© JUNGE FREIHEIT Verlag GmbH & Co. KG www.jungefreiheit.de 36/20 / 28. August 2020

Michael Ballweg organisiert die „europaweite Corona-Demo“ am Samstag in Berlin
Der Gandhi vom Neckar
Friedrich-Thorsten Müller

Es liegt in der Natur turbulenter Zeiten, daß sie mitunter  Persönlichkeiten hervorbringen, die plötzlich hohen Bekanntheitsgrad erreichen. Aktuelles Beispiel: Michael Ballweg, Mitbegründer und Sprecher der Initiative „Querdenken-711“, die die wachsenden „Hygienedemos“ in Stuttgart (0711 ist dessen Telefonvorwahl) organisiert und spätestens seit der von ihr ebenfalls auf die Beine gestellten Großdemonstration am 1. August in Berlin bundesweit bekannt ist.

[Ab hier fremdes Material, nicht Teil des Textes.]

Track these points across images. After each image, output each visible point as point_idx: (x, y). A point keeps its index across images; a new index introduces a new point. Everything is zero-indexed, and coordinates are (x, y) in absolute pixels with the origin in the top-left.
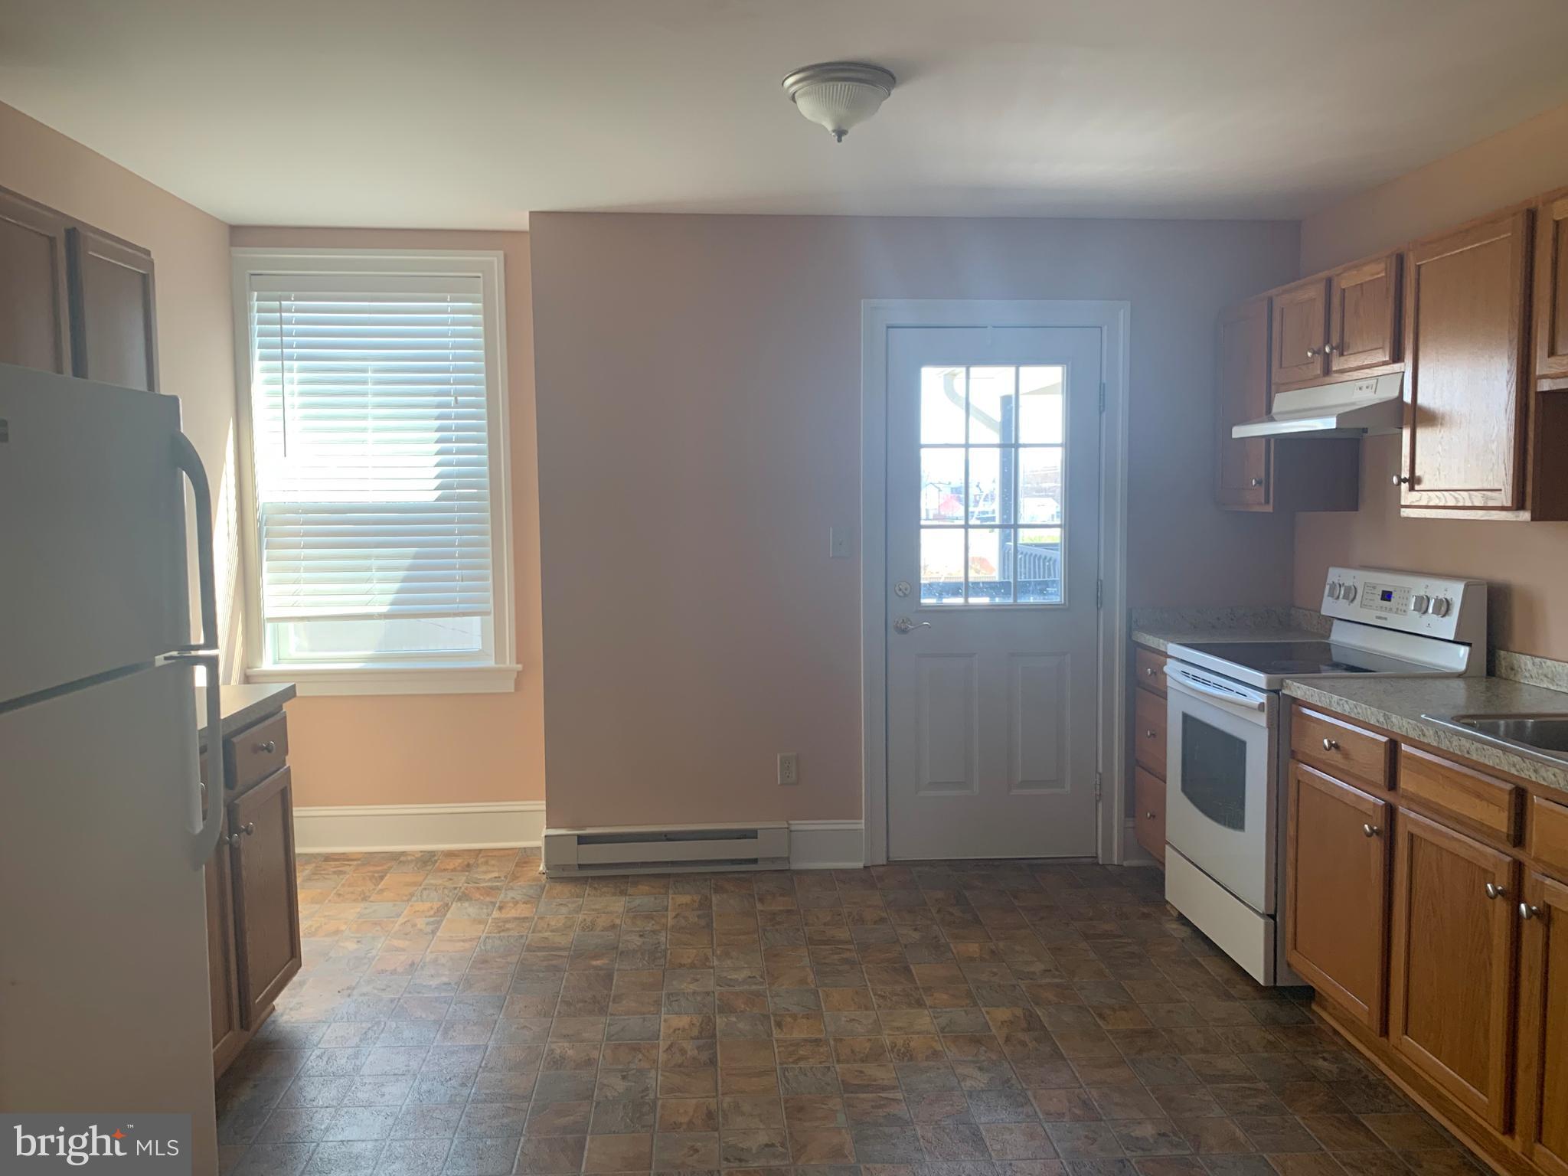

Bis vor wenigen Monaten noch völlig unpolitisch, haben die Grundrechtseinschränkungen der aus seiner Sicht verfehlten Lockdown-Politik Ballweg aufgeschreckt. Und das so nachhaltig, daß der 45jährige sein geregeltes Leben als IT-Fachmann, Unternehmensberater und Inhaber einer Firma in Stuttgart mit 27 Mitarbeitern mehr oder weniger ruhen läßt und gegen die Organisation einer nicht enden wollenden Reihe von Demonstrationen eingetauscht hat. Dort tritt er nicht nur als Redner auf, sein Idealismus geht sogar so weit, daß er nach eigenem Bekunden sogar als Geldgeber fungiert. Und da er nicht an den Fortbestand unseres Finanzsystems glaubt, habe er gar seine gesamte Altersvorsorge aufgelöst, um das Geld in die Corona-Protestbewegung zu stecken.

Nachdem sich in einigen Städten Ableger von „Querdenker“ gegründet haben (mit der jeweiligen Telefonvorwahl statt der 711 im Namen), ist das nächste Ziel die zweite Großdemo an diesem Samstag in Berlin. Ernsthaft spricht Ballweg von „zehn Millionen Menschen aus ganz Europa“, die er am 29. August zur „größten Demonstration aller Zeiten“ zusammenbringen will. Er hofft, unter dem Eindruck einer solchen Veranstaltung würden sich die Corona-Beschränkungen dann von selbst erledigen.

Doch wer Ballweg ob solcher Irrwitzigkeit für einen Sprücheklopfer hält, liegt falsch. Zwar könnte man ihn wegen seiner Gelassenheit auf den ersten Blick für selbstgefällig halten, tatsächlich aber hat er eher eine bemerkenswerte innere Ruhe, die er einem Gandhi abgeschaut haben könnte. Und mit seinem Motto „Liebe, Selbstbestimmung und Eigenverantwortung“ meint Ballweg es absolut ernst. Das merkt man auch daran, daß er keinerlei gesellschaftlich verordnete Berührungsängste zeigt, sei es gegenüber Ken Jebsen, dem sogenannten „Silberjungen“ Thorsten Schulte oder dem AfD-nahen Deutschlandkurier. Dem gab Ballweg, der Pressetermine restriktiv handhabt, ein Interview, jedoch ohne der vom Reporter vertretenen Position, daß „kulturfremde Einwanderung schadet“, zuzustimmen. Dazu paßt, daß er auf der Bühne demonstrativ dunkelhäutige Mitstreiter in Szene setzt. Trotzdem scheut er mit seiner Medienschelte, Anspielungen wie etwa, warum Deutschland seit 1945 keinen Friedensvertrag hat oder der Frage, wie lange unser Finanzsystem noch hält, nicht vor politisch Unkorrektem zurück.